* [Problem to work on]: List every song title mentioned in the album review below.

“The sequel’s gonna hurt,” Dave Bayley sings before ‘Show Pony,’ the opening track of Glass Animals’ fourth album, I Love You So F***ing Much, bursts into life. This album serves as a post-mortem of the tumultuous years that made the Oxford quartet the biggest British band in the US, breaking every record with their mega-hit ‘Heat Waves.’ Told through a sci-fi lens with a distinct 80s feel, the record shifts away from the tropical pop of their biggest hits towards crunchier rock sounds that reflect their recent turbulence.
“It was a beautiful rollercoaster ride that dumped us out the other end,” Bayley told Rolling Stone UK about the madness surrounding the band’s 2020 album Dreamland. I Love You So F***ing Much was written unexpectedly over a two-week period when Bayley was stranded in a creaking hilltop house in Los Angeles. “I’m so happy / This is just where I wanna be,” he sings with a side-eye on the aptly titled ‘whatthehellishappening’. Narratively, the album sees Bayley stripping away the awards shows, pandemic-era touring, and streaming stats, returning to the fundamentals, hence its bold title. Pitting an existential crisis against personal love stories through the prism of space, it plays out as a euphoria moment of clarity after a storm. While the album’s central tension comes through loud and clear at times—superb lead single ‘Creatures in Heaven’ tells a love story with power and tenderness—at other times, it gets buried under the (admittedly innovative and exciting) production.
After the success of ‘Heat Waves,’ several producers offered their services for Glass Animals mk. 4, but Bayley kept the project close, writing and producing it entirely on his own—a wise choice. His unique, wide-ranging production style keeps the album’s charm intact. I Love You So F***ing Much is dirtier and less idealistic than the hits that got Glass Animals to this point, but there is power and purpose in delving deep and sifting through the wreckage.

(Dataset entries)

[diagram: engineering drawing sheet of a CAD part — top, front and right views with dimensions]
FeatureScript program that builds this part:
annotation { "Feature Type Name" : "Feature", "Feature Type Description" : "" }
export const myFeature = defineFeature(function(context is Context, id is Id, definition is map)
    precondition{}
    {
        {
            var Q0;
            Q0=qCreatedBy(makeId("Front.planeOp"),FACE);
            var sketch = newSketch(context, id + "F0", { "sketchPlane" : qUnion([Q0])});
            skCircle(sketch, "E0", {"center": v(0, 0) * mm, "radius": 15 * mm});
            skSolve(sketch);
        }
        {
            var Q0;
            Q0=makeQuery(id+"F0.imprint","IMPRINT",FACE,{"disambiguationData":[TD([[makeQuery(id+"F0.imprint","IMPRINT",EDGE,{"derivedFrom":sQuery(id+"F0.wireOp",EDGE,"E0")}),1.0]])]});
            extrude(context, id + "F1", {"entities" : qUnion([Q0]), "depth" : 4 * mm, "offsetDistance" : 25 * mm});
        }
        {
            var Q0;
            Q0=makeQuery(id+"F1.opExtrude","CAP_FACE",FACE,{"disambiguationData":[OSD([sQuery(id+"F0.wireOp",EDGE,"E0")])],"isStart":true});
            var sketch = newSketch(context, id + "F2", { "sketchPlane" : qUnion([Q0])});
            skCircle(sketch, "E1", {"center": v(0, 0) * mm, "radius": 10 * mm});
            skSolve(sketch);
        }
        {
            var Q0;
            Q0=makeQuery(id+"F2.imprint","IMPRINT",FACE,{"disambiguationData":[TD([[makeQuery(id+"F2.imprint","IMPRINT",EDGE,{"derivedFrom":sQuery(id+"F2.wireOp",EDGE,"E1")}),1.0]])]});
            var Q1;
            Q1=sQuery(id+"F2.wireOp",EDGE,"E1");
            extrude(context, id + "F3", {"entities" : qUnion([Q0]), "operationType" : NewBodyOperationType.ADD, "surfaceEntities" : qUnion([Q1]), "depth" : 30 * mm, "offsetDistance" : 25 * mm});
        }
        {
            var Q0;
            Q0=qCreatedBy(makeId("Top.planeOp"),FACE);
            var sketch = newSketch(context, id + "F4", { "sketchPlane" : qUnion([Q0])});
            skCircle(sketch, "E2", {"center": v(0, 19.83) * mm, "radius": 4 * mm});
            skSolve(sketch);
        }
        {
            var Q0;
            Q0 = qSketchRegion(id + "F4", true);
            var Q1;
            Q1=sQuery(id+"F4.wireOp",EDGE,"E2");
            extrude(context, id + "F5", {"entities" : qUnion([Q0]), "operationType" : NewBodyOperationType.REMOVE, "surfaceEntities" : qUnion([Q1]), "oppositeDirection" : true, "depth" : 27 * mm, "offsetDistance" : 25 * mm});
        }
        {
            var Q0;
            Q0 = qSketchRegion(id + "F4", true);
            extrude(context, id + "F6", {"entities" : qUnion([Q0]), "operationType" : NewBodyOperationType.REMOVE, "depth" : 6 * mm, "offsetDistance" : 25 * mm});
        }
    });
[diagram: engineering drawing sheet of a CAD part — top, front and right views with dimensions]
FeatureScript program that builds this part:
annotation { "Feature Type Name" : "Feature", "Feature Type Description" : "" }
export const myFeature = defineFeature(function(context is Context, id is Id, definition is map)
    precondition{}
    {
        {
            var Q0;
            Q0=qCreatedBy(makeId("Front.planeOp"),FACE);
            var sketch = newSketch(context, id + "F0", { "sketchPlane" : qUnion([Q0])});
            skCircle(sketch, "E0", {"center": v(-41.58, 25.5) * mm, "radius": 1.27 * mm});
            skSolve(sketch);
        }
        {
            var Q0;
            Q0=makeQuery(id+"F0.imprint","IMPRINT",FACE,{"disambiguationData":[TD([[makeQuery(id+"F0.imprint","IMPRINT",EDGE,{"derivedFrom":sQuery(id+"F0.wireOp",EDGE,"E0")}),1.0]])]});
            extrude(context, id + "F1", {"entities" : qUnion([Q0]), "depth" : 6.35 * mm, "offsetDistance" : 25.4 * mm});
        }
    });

* [Response for this exercise]:
- Show Pony
- Heat Waves
- whatthehellishappening
- Creatures in Heaven